Records to process:
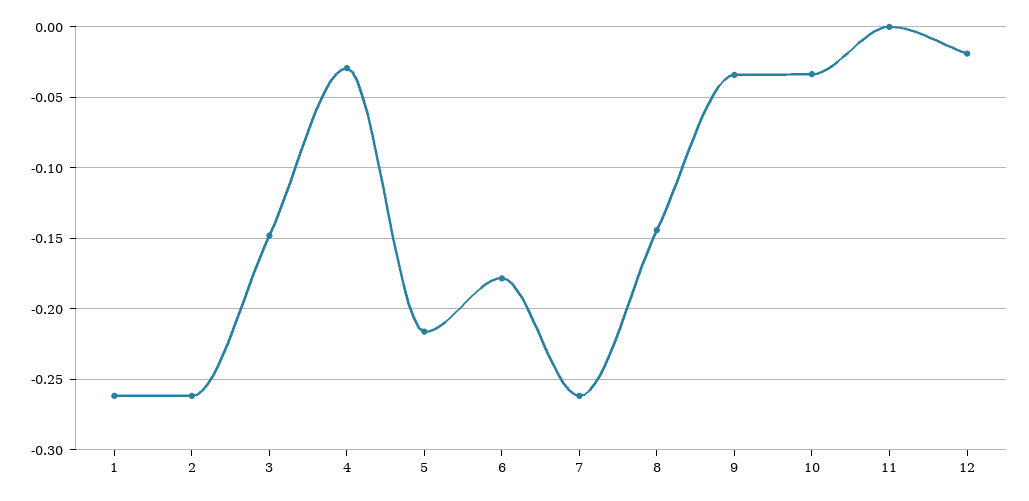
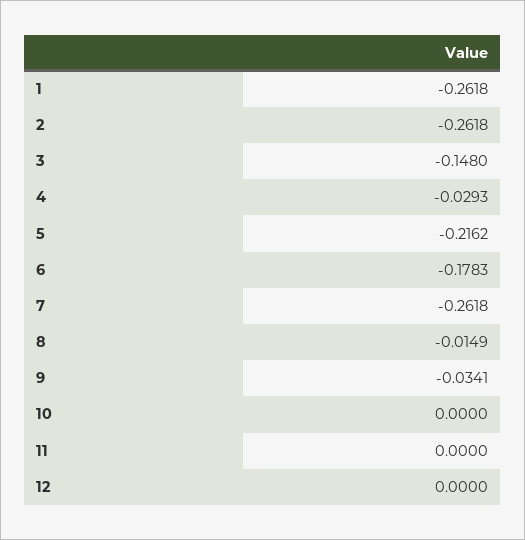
  {
    "1": -0.2618,
    "2": -0.2618,
    "3": -0.148,
    "4": -0.0293,
    "5": -0.2162,
    "6": -0.1783,
    "7": -0.2618,
-   "8": -0.145,
+   "8": -0.0149,
    "9": -0.0341,
-   "10": -0.035,
+   "10": 0,
    "11": 0,
-   "12": -0.02
+   "12": 0
  }

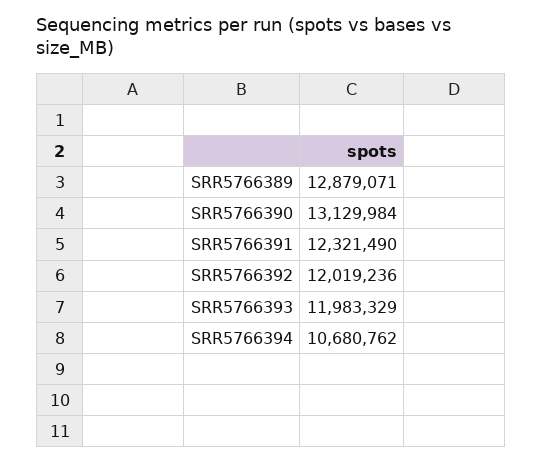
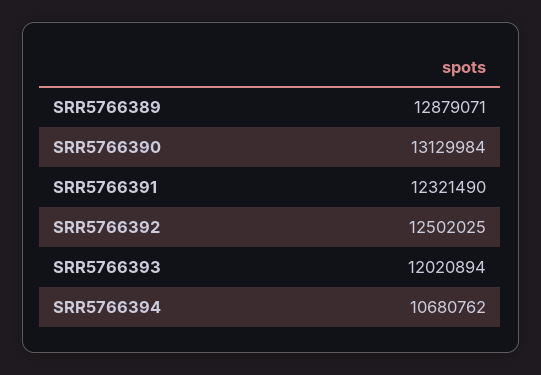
  {
    "SRR5766389": 12879071,
    "SRR5766390": 13129984,
    "SRR5766391": 12321490,
-   "SRR5766392": 12019236,
+   "SRR5766392": 12502025,
-   "SRR5766393": 11983329,
+   "SRR5766393": 12020894,
    "SRR5766394": 10680762
  }

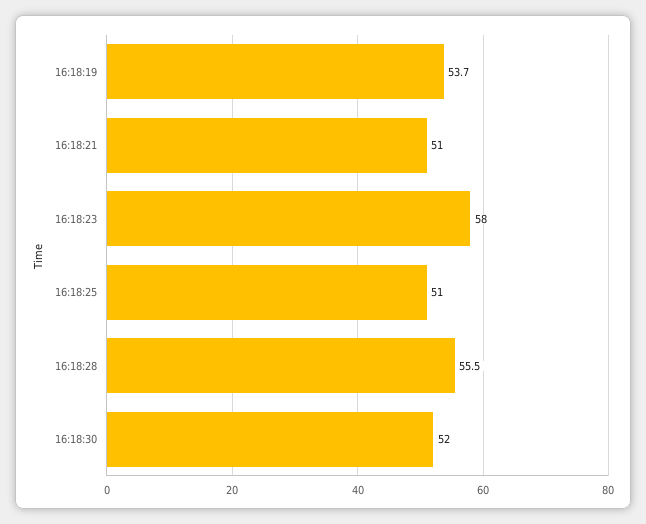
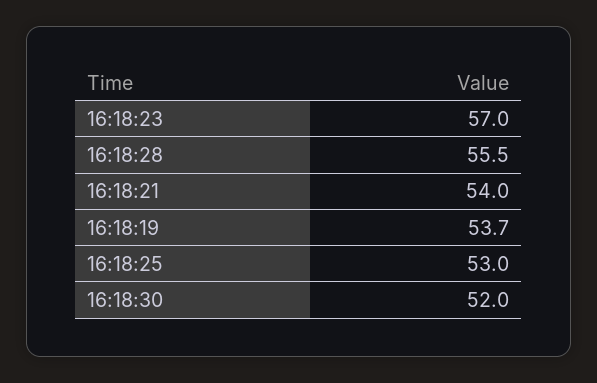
  {
    "16:18:19": 53.7,
-   "16:18:21": 51,
+   "16:18:21": 54,
-   "16:18:23": 58,
+   "16:18:23": 57,
-   "16:18:25": 51,
+   "16:18:25": 53,
    "16:18:28": 55.5,
    "16:18:30": 52
  }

What is being asked: Make an exact copy of the records shown above, without the pictures.

Reply:
  {
    "1": -0.2618,
    "2": -0.2618,
    "3": -0.148,
    "4": -0.0293,
    "5": -0.2162,
    "6": -0.1783,
    "7": -0.2618,
-   "8": -0.145,
+   "8": -0.0149,
    "9": -0.0341,
-   "10": -0.035,
+   "10": 0,
    "11": 0,
-   "12": -0.02
+   "12": 0
  }

  {
    "SRR5766389": 12879071,
    "SRR5766390": 13129984,
    "SRR5766391": 12321490,
-   "SRR5766392": 12019236,
+   "SRR5766392": 12502025,
-   "SRR5766393": 11983329,
+   "SRR5766393": 12020894,
    "SRR5766394": 10680762
  }

  {
    "16:18:19": 53.7,
-   "16:18:21": 51,
+   "16:18:21": 54,
-   "16:18:23": 58,
+   "16:18:23": 57,
-   "16:18:25": 51,
+   "16:18:25": 53,
    "16:18:28": 55.5,
    "16:18:30": 52
  }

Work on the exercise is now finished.